05.05.2010  

Brandl und CSU vernichten Förderung mittelständischer Unternehmen und Arbeitsplätze im Wahlkreis!

Zur gestrigen Abstimmung im Bundestag über die Änderung des Erneuerbare-Energien-Gesetzes erklärt Agnes Krumwiede,Bundestagsabgeordnete aus Ingolstadt, Neuburg-Schrobenhausen, Eichstätt:

"Bei der gestrigen Abstimmung wurde das Energiekonzept von CDU/CSU mit den Stimmen der Regierungsparteien angenommen. Das Konzept sieht eine Kürzung der Einspeisevergütung für Photovoltaikanlagen vor und steicht die Förderung für solche Anlagen auf Ackerflächen rückwirkend.

CDU/CSU und FDP halten an ihrer Ideologie der Kohle- und Atomsubventionierung weiter fest, während für den weiteren Ausbau der erneuerbaren Energien das Geld ausgeht.

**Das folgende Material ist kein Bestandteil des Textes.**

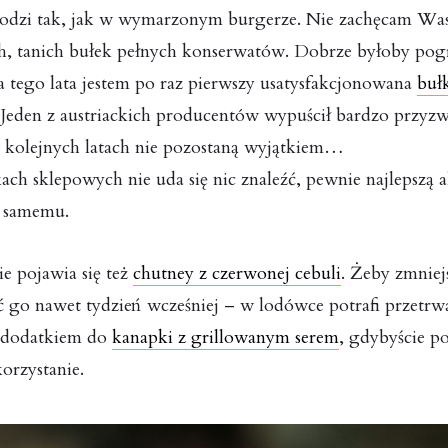
hodzi tak, jak w wymarzonym burgerze. Nie zachęcam Was
h, tanich bułek pełnych konserwatów. Dobrze byłoby pog
a tego lata jestem po raz pierwszy usatysfakcjonowana
buł
 Jeden z austriackich producentów wypuścił bardzo przyzwo
 w kolejnych latach nie pozostaną wyjątkiem…
ch sklepowych nie uda się nic znaleźć, pewnie najlepszą 
h samemu.
e pojawia się też
chutney z czerwonej cebuli
. Żeby zmniejs
go nawet tydzień wcześniej – w lodówce potrafi przetrwa
 dodatkiem do
kanapki z grillowanym serem
, gdybyście p
korzystanie.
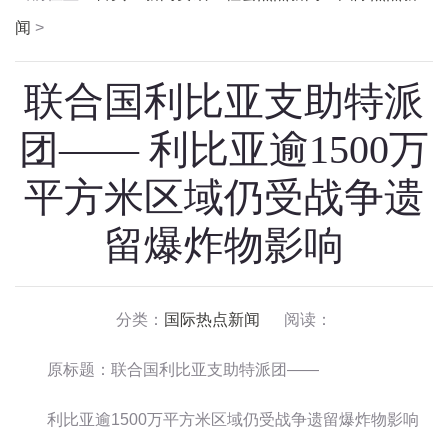
闻
>
联合国利比亚支助特派
团—— 利比亚逾1500万
平方米区域仍受战争遗
留爆炸物影响
分类：
国际热点新闻
阅读：
原标题：联合国利比亚支助特派团——
利比亚逾1500万平方米区域仍受战争遗留爆炸物影响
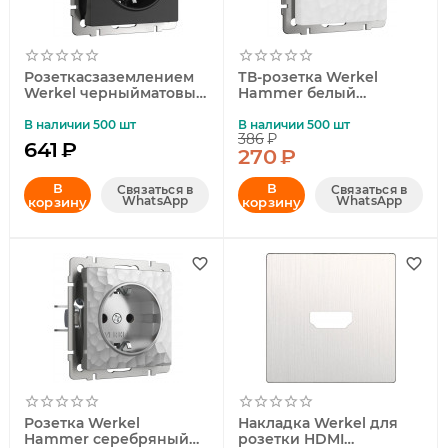
Розеткасзаземлением
ТВ-розетка Werkel
Werkel черныйматовый
Hammer белый
W1171008 4690389156878
4690389163067
В наличии 500 шт
В наличии 500 шт
386
₽
641
₽
270
₽
В
В
Связаться в
Связаться в
WhatsApp
WhatsApp
корзину
корзину
Розетка Werkel
Накладка Werkel для
Hammer серебряный
розетки HDMI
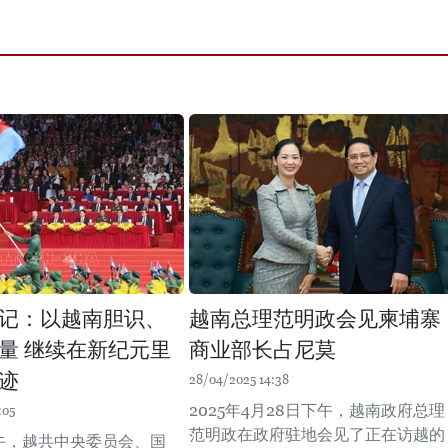
记：以越南胆识、
越南总理范明政会见柬埔寨
量 继续在新纪元里
商业部长占尼莫
迹
28/04/2025 14:38
2025年4月28日下午，越南政府总理
:05
范明政在政府驻地会见了正在访越的
上午，越共中央委员会、国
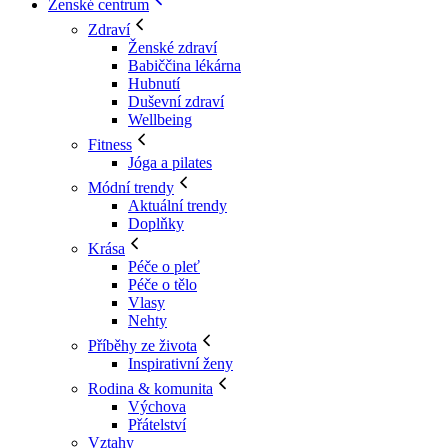
Ženské centrum
Zdraví
Ženské zdraví
Babiččina lékárna
Hubnutí
Duševní zdraví
Wellbeing
Fitness
Jóga a pilates
Módní trendy
Aktuální trendy
Doplňky
Krása
Péče o pleť
Péče o tělo
Vlasy
Nehty
Příběhy ze života
Inspirativní ženy
Rodina & komunita
Výchova
Přátelství
Vztahy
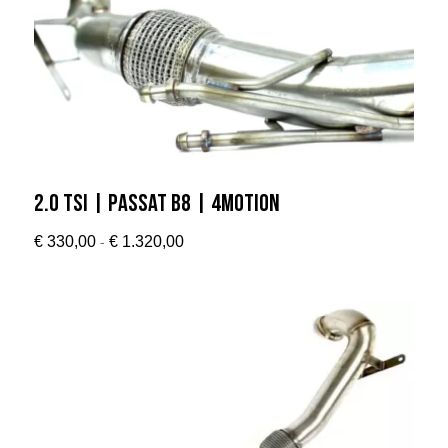
2.0 TSI | Passat B8 | 4MOTION
Prijsklasse:
-
€
330,00
€
1.320,00
€ 330,00
tot
€ 1.320,00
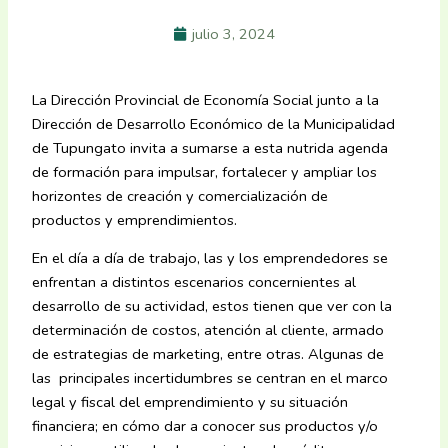
julio 3, 2024
La Dirección Provincial de Economía Social junto a la
Dirección de Desarrollo Económico de la Municipalidad
de Tupungato invita a sumarse a esta nutrida agenda
de formación para impulsar, fortalecer y ampliar los
horizontes de creación y comercialización de
productos y emprendimientos.
En el día a día de trabajo, las y los emprendedores se
enfrentan a distintos escenarios concernientes al
desarrollo de su actividad, estos tienen que ver con la
determinación de costos, atención al cliente, armado
de estrategias de marketing, entre otras. Algunas de
las principales incertidumbres se centran en el marco
legal y fiscal del emprendimiento y su situación
financiera; en cómo dar a conocer sus productos y/o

Die Förderung von Photovoltaik-Anlagen auf Ackerflächen würde zu einem weiteren Ausbau von umweltfreundlichem Strom, günstigeren Modulpreisen und einer Förderung mittelständischer Unternehmen führen. Gerade im Donaumoos kommt hinzu, dass Photovoltaikanlagen auf Ackerflächen den Bauern Erträge bei einer Umstellung auf eine extensive Landwirtschaft ermöglichen würden. Das Energiekonzept der CSU vernichtet größere Projekte und Arbeitsplätze im Wahlkreis. Auch ein Forschungsauftrag für das Aueninstitut über die Auswirkungen dieser extensiven landwirtschaftlichen Nutzung ist dadurch nicht mehr möglich. Eine generelle Streichung der Ackerflächen ist auch insofern nicht sachgerecht, als es Aufgabe der Kommunen ist, zu entscheiden, ob das jeweilige Projekt sich in die Gegend einfügt.

Dr. Brandl hat der Gesetzesänderung zugestimmt und damit unserem Wahlkreis geschadet. BÜNDNIS 90/DIE GRÜNEN haben einschließlich mir selbst geschlossen dagegen gestimmt. Dr. Brandl hat noch vor wenigen Tagen zugestanden, dass eine rückwirkende Streichung aus Vertrauensschutzgründen zwiespältig ist und dass er sich für eine längere Förderung einsetzen wolle und er an seine Kollegen im Bundestag appellieren wolle, den Vertrauensschutz zu beachten. Brandl zeigt kein Rückgrat und hat sein Wort gebrochen."